**WHAT THE TASK REQUIRES:** Using the records below, transcribe word for word the stretch from the line that contains "Bulletin(s): | SB204 v6, SB214 v2 |" through the line that contains "24 May 2022", both end lines included, and nothing else.

**EXTRACTED MATERIAL:**
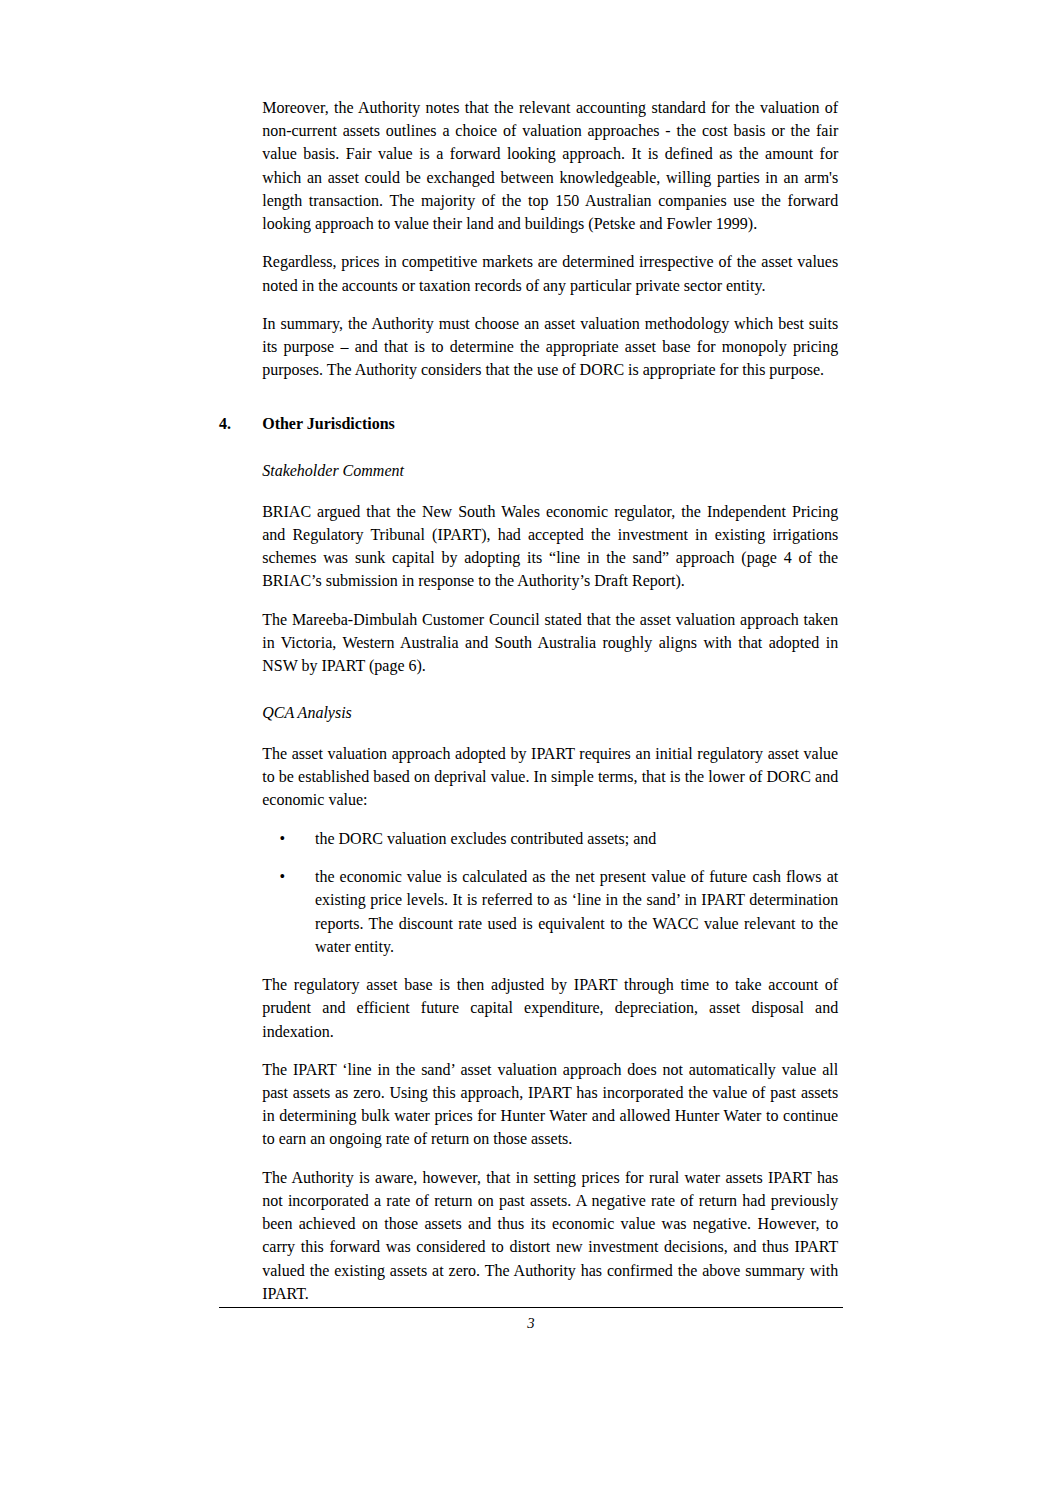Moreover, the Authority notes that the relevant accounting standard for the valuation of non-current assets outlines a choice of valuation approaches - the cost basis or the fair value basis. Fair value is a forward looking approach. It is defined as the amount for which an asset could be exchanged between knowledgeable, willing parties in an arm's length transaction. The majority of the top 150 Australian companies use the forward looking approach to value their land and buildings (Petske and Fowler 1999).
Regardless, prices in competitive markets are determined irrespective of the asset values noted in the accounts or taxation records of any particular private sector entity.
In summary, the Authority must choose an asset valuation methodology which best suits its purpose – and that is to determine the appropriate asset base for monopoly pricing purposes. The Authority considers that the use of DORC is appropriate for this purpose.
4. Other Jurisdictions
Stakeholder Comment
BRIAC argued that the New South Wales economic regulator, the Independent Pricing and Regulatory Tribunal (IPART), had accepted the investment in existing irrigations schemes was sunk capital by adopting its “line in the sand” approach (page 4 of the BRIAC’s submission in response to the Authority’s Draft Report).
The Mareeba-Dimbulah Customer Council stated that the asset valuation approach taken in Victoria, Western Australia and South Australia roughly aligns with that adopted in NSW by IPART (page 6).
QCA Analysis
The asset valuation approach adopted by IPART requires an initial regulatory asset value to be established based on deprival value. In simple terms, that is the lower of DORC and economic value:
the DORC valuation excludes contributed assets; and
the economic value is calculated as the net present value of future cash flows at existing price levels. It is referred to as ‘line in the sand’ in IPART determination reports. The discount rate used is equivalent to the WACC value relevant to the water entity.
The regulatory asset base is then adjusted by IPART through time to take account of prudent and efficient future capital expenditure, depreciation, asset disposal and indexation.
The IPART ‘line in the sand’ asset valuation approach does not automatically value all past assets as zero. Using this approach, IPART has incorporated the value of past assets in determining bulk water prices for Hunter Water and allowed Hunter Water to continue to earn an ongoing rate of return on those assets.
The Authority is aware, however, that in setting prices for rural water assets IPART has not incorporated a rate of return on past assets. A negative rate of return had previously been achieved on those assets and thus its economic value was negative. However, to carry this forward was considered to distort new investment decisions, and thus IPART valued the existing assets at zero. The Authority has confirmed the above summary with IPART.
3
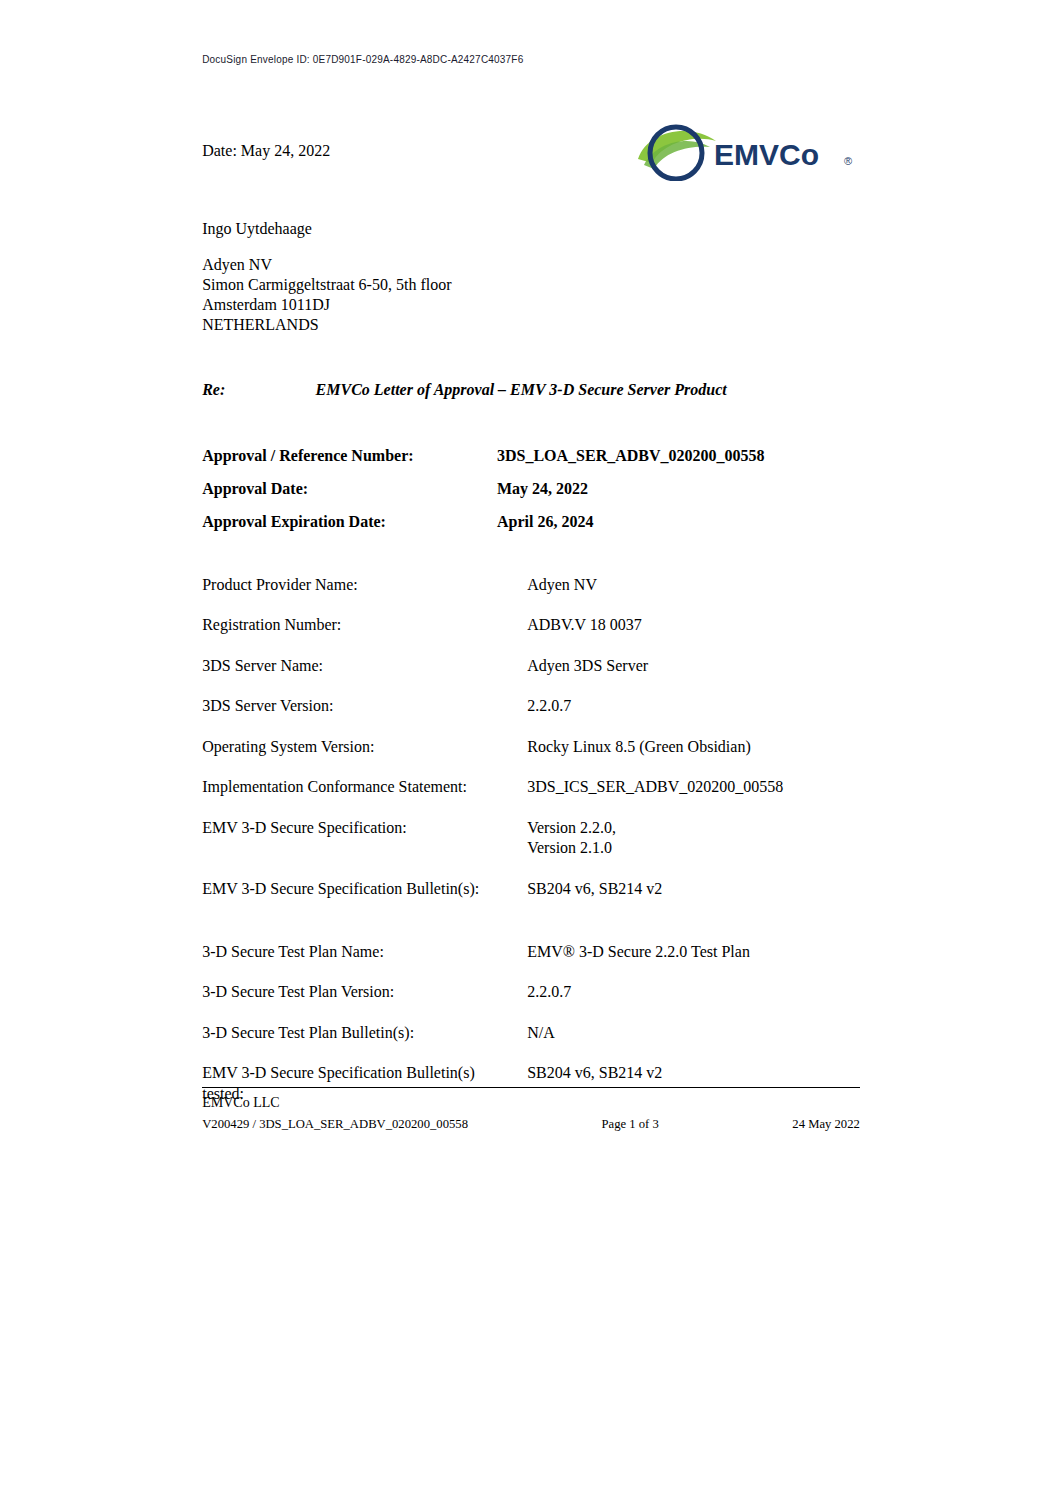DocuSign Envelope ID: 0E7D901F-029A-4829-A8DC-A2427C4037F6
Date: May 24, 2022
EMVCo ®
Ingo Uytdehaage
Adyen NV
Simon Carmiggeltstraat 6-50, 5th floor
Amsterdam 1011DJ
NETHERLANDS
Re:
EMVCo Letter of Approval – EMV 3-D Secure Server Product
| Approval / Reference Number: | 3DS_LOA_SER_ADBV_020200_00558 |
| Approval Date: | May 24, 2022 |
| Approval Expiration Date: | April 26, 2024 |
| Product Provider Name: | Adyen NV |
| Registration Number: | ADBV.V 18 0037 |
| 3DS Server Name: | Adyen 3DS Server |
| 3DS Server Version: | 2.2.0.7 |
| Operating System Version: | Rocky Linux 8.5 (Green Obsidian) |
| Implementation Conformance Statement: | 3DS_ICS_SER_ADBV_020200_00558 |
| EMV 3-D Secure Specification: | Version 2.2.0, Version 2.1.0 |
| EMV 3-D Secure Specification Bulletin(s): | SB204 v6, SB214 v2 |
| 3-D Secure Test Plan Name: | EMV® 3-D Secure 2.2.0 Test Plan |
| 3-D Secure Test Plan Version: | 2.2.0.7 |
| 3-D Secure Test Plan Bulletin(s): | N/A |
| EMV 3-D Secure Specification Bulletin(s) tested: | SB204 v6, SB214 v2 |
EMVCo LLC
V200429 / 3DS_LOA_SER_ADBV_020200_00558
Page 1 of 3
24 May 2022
* * *
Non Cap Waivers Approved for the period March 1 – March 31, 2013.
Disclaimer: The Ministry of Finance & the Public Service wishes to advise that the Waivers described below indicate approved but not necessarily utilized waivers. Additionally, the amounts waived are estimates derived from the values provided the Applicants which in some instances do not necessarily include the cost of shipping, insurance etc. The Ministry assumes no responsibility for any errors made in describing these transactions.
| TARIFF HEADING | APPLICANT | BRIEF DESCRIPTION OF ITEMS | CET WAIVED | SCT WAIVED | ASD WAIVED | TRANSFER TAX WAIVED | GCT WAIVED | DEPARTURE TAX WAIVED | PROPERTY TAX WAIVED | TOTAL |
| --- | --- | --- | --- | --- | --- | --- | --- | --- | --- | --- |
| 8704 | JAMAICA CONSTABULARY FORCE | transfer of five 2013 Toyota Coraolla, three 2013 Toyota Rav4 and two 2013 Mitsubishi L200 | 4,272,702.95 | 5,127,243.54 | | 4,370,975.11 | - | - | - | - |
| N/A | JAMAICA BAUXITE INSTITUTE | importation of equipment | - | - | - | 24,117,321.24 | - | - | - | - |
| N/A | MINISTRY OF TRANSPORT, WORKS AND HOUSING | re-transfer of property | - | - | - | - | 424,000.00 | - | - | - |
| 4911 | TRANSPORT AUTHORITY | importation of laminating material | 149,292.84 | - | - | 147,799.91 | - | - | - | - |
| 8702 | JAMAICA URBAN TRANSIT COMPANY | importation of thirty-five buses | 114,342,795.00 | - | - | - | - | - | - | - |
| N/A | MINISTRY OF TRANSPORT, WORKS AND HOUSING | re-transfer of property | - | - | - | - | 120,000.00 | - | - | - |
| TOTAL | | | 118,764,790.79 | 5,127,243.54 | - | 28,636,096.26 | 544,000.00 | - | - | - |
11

**RESPONSE:**
| EMV 3-D Secure Specification Bulletin(s): | SB204 v6, SB214 v2 |
| 3-D Secure Test Plan Name: | EMV® 3-D Secure 2.2.0 Test Plan |
| 3-D Secure Test Plan Version: | 2.2.0.7 |
| 3-D Secure Test Plan Bulletin(s): | N/A |
| EMV 3-D Secure Specification Bulletin(s) tested: | SB204 v6, SB214 v2 |
EMVCo LLC
V200429 / 3DS_LOA_SER_ADBV_020200_00558
Page 1 of 3
24 May 2022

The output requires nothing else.